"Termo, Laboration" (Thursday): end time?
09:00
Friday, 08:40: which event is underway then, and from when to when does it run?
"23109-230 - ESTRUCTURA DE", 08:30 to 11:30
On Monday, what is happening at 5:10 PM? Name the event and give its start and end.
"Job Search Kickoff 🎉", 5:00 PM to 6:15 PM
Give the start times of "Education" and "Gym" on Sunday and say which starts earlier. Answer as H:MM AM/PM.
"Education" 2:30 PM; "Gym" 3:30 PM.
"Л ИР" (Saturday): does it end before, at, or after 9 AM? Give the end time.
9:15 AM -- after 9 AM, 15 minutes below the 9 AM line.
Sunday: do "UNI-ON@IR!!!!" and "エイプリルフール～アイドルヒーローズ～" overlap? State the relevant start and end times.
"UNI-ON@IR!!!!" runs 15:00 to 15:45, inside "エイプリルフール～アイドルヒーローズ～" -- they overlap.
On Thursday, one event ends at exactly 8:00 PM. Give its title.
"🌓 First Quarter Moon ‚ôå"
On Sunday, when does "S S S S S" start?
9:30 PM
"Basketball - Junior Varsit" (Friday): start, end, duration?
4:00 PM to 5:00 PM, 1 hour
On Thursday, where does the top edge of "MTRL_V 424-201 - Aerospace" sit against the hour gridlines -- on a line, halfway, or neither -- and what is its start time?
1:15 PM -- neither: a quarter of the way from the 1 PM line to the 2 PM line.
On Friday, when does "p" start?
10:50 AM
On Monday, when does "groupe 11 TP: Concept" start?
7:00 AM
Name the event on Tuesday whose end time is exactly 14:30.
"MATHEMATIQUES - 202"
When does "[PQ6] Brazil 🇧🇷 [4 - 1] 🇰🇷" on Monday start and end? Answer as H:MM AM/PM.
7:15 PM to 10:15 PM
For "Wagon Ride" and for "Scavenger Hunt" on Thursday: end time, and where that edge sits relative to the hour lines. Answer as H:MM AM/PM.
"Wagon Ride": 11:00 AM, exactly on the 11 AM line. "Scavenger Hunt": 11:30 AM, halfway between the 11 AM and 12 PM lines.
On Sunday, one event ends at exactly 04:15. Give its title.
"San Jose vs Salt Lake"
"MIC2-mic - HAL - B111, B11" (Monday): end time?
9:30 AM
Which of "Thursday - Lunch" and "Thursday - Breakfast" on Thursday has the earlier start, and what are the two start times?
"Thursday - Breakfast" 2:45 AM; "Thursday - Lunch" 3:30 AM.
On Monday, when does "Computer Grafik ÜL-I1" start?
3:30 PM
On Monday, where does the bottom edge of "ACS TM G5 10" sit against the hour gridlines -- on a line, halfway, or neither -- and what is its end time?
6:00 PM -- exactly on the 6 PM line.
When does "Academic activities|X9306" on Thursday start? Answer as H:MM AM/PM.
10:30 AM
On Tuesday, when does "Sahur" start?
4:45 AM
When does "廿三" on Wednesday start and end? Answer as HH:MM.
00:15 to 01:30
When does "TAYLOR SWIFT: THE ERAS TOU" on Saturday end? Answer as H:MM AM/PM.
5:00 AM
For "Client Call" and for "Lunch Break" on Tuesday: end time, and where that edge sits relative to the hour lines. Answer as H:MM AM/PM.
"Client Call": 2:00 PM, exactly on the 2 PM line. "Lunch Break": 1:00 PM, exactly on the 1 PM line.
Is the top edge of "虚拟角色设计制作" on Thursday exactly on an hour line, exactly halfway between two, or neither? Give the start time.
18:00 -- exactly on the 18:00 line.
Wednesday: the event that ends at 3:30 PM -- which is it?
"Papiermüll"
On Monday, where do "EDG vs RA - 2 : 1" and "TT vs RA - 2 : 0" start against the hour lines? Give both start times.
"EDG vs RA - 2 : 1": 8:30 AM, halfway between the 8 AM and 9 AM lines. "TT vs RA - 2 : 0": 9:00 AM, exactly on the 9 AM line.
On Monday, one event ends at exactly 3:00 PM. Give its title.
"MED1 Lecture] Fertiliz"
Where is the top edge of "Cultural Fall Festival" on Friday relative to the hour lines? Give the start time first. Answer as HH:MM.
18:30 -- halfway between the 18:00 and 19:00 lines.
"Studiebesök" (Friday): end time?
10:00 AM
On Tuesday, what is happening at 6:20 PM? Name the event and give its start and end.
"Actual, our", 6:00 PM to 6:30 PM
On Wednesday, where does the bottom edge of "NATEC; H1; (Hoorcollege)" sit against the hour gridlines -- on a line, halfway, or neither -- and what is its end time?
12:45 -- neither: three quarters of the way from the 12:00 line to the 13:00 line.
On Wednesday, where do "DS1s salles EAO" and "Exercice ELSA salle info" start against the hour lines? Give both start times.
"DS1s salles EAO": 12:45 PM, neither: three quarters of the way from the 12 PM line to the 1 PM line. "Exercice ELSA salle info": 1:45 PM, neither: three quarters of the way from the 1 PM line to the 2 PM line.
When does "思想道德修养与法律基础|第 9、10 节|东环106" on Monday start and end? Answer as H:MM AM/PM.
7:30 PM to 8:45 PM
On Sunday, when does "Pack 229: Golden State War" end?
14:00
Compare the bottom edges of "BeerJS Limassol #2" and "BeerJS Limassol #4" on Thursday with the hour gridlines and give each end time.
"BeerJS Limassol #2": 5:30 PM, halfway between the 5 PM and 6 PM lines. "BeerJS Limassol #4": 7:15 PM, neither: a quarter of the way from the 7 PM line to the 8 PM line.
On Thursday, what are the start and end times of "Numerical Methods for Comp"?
------------
**WHAT TO DO:** Reproduce all of the material above word for word, without leaving out or changing anything.

**CORRECT ANSWER:**
"Termo, Laboration" (Thursday): end time?
09:00
Friday, 08:40: which event is underway then, and from when to when does it run?
"23109-230 - ESTRUCTURA DE", 08:30 to 11:30
On Monday, what is happening at 5:10 PM? Name the event and give its start and end.
"Job Search Kickoff 🎉", 5:00 PM to 6:15 PM
Give the start times of "Education" and "Gym" on Sunday and say which starts earlier. Answer as H:MM AM/PM.
"Education" 2:30 PM; "Gym" 3:30 PM.
"Л ИР" (Saturday): does it end before, at, or after 9 AM? Give the end time.
9:15 AM -- after 9 AM, 15 minutes below the 9 AM line.
Sunday: do "UNI-ON@IR!!!!" and "エイプリルフール～アイドルヒーローズ～" overlap? State the relevant start and end times.
"UNI-ON@IR!!!!" runs 15:00 to 15:45, inside "エイプリルフール～アイドルヒーローズ～" -- they overlap.
On Thursday, one event ends at exactly 8:00 PM. Give its title.
"🌓 First Quarter Moon ‚ôå"
On Sunday, when does "S S S S S" start?
9:30 PM
"Basketball - Junior Varsit" (Friday): start, end, duration?
4:00 PM to 5:00 PM, 1 hour
On Thursday, where does the top edge of "MTRL_V 424-201 - Aerospace" sit against the hour gridlines -- on a line, halfway, or neither -- and what is its start time?
1:15 PM -- neither: a quarter of the way from the 1 PM line to the 2 PM line.
On Friday, when does "p" start?
10:50 AM
On Monday, when does "groupe 11 TP: Concept" start?
7:00 AM
Name the event on Tuesday whose end time is exactly 14:30.
"MATHEMATIQUES - 202"
When does "[PQ6] Brazil 🇧🇷 [4 - 1] 🇰🇷" on Monday start and end? Answer as H:MM AM/PM.
7:15 PM to 10:15 PM
For "Wagon Ride" and for "Scavenger Hunt" on Thursday: end time, and where that edge sits relative to the hour lines. Answer as H:MM AM/PM.
"Wagon Ride": 11:00 AM, exactly on the 11 AM line. "Scavenger Hunt": 11:30 AM, halfway between the 11 AM and 12 PM lines.
On Sunday, one event ends at exactly 04:15. Give its title.
"San Jose vs Salt Lake"
"MIC2-mic - HAL - B111, B11" (Monday): end time?
9:30 AM
Which of "Thursday - Lunch" and "Thursday - Breakfast" on Thursday has the earlier start, and what are the two start times?
"Thursday - Breakfast" 2:45 AM; "Thursday - Lunch" 3:30 AM.
On Monday, when does "Computer Grafik ÜL-I1" start?
3:30 PM
On Monday, where does the bottom edge of "ACS TM G5 10" sit against the hour gridlines -- on a line, halfway, or neither -- and what is its end time?
6:00 PM -- exactly on the 6 PM line.
When does "Academic activities|X9306" on Thursday start? Answer as H:MM AM/PM.
10:30 AM
On Tuesday, when does "Sahur" start?
4:45 AM
When does "廿三" on Wednesday start and end? Answer as HH:MM.
00:15 to 01:30
When does "TAYLOR SWIFT: THE ERAS TOU" on Saturday end? Answer as H:MM AM/PM.
5:00 AM
For "Client Call" and for "Lunch Break" on Tuesday: end time, and where that edge sits relative to the hour lines. Answer as H:MM AM/PM.
"Client Call": 2:00 PM, exactly on the 2 PM line. "Lunch Break": 1:00 PM, exactly on the 1 PM line.
Is the top edge of "虚拟角色设计制作" on Thursday exactly on an hour line, exactly halfway between two, or neither? Give the start time.
18:00 -- exactly on the 18:00 line.
Wednesday: the event that ends at 3:30 PM -- which is it?
"Papiermüll"
On Monday, where do "EDG vs RA - 2 : 1" and "TT vs RA - 2 : 0" start against the hour lines? Give both start times.
"EDG vs RA - 2 : 1": 8:30 AM, halfway between the 8 AM and 9 AM lines. "TT vs RA - 2 : 0": 9:00 AM, exactly on the 9 AM line.
On Monday, one event ends at exactly 3:00 PM. Give its title.
"MED1 Lecture] Fertiliz"
Where is the top edge of "Cultural Fall Festival" on Friday relative to the hour lines? Give the start time first. Answer as HH:MM.
18:30 -- halfway between the 18:00 and 19:00 lines.
"Studiebesök" (Friday): end time?
10:00 AM
On Tuesday, what is happening at 6:20 PM? Name the event and give its start and end.
"Actual, our", 6:00 PM to 6:30 PM
On Wednesday, where does the bottom edge of "NATEC; H1; (Hoorcollege)" sit against the hour gridlines -- on a line, halfway, or neither -- and what is its end time?
12:45 -- neither: three quarters of the way from the 12:00 line to the 13:00 line.
On Wednesday, where do "DS1s salles EAO" and "Exercice ELSA salle info" start against the hour lines? Give both start times.
"DS1s salles EAO": 12:45 PM, neither: three quarters of the way from the 12 PM line to the 1 PM line. "Exercice ELSA salle info": 1:45 PM, neither: three quarters of the way from the 1 PM line to the 2 PM line.
When does "思想道德修养与法律基础|第 9、10 节|东环106" on Monday start and end? Answer as H:MM AM/PM.
7:30 PM to 8:45 PM
On Sunday, when does "Pack 229: Golden State War" end?
14:00
Compare the bottom edges of "BeerJS Limassol #2" and "BeerJS Limassol #4" on Thursday with the hour gridlines and give each end time.
"BeerJS Limassol #2": 5:30 PM, halfway between the 5 PM and 6 PM lines. "BeerJS Limassol #4": 7:15 PM, neither: a quarter of the way from the 7 PM line to the 8 PM line.
On Thursday, what are the start and end times of "Numerical Methods for Comp"?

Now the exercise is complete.